Le Pen compares migrant influx to barbarian invasion of Rome
“Without any action, this migratory influx will be like the barbarian invasion of the IV century, and the consequences will be the same,” the Front National (FN) leader told supporters during a rally ahead of December’s regional elections in Arpajon, a suburban town in southern Île-de-France, the region that includes Paris.
“We must immediately stop this madness to safeguard our social pact, freedom and identity.”
Over 1 million asylum seekers are expected to arrive in Europe by the end of this year, more than twice as many as last year.
Le Pen blamed both of the mainstream coalitions, former president Nicolas Sarkozy’s center-right UMP, and current leader Francois Hollande’s Socialist party for what she called “only the first wave of coming migrants.”
“Sarkozy opened the door, and Hollande and [Prime Minister Manuel] Valls have taken them off the hinges,” said the 47-year old politician. “The leaders offer to host migrants, without even asking their inhabitants, the same leaders who destroyed Libya, and continue to destabilize Syria.”
Earlier this month, Hollande reversed his previous stance against refugee quotas, and said that the country would take in 24,000 refugees in the next two years.
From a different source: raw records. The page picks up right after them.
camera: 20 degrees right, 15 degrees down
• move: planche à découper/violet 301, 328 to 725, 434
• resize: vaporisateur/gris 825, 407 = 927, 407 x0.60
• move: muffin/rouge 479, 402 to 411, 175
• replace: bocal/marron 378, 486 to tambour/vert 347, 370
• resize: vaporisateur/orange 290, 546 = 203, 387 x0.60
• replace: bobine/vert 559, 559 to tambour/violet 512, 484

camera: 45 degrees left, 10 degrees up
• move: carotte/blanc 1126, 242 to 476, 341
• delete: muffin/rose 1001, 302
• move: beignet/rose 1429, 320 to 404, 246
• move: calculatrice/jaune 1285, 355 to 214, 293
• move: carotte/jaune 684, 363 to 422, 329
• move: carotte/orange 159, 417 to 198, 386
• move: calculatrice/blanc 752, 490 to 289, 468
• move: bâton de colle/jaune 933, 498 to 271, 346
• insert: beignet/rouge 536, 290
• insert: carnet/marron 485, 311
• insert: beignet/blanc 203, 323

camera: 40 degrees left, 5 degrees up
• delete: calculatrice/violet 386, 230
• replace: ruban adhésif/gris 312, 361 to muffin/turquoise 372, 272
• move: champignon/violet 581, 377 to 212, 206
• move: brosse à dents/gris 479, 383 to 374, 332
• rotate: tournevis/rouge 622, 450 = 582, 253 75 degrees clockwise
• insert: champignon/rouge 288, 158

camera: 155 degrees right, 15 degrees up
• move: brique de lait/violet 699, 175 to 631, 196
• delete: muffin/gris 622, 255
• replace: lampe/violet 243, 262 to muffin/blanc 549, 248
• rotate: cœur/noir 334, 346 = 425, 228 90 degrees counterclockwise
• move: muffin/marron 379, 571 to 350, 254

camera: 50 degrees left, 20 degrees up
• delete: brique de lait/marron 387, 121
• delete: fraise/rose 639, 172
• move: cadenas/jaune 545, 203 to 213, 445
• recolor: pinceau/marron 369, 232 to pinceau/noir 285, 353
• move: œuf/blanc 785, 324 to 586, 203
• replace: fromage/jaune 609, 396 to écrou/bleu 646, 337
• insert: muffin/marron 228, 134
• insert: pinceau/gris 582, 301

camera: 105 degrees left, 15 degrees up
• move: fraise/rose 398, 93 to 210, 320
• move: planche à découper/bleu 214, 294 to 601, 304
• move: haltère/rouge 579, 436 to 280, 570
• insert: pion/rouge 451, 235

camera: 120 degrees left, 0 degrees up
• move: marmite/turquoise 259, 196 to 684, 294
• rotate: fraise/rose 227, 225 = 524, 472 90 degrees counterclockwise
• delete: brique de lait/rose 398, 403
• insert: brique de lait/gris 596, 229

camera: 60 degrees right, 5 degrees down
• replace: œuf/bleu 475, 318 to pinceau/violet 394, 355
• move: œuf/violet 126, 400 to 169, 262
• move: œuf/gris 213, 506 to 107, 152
Many will be housed in rural areas, such as Arpajon, where accommodation is easier to come by.
"There are 1.5 million people waiting for social housing in Île-de-France and who will never have the opportunity to be housed in a place like this because of the country’s preferential treatment of foreigners. I say this not to stigmatize these newcomers, but to denounce those responsible for this situation," Le Pen said to loud cheers from the audience.
While the regional elections will provide a litmus test for FN, the big prize remains the presidential vote in 2017. Latest polls show Le Pen out in front with 27 percent of first round preferences, two points ahead of Sarkozy, and eight ahead of Hollande. But the surveys predict that in a hypothetical run-off between the two favorites, Sarkozy would score a decisive victory.
Le Pen has built her recent campaign around the refugee crisis, thought previously focused on discrediting the status of those coming in. Last week, she said that genuine refugees were “an ultra-minority” and that “99 percent” of those pictured coming into Europe are men, looking for work.
The right-winger has also focused on the incompatibility of Muslim values with those of “indigenous” populations, echoing her comments in 2010 that compared Muslim prayer in the street to the German occupation of France during World War II. There was debate about charging Le Pen for incendiary comments, but she was ultimately not punished.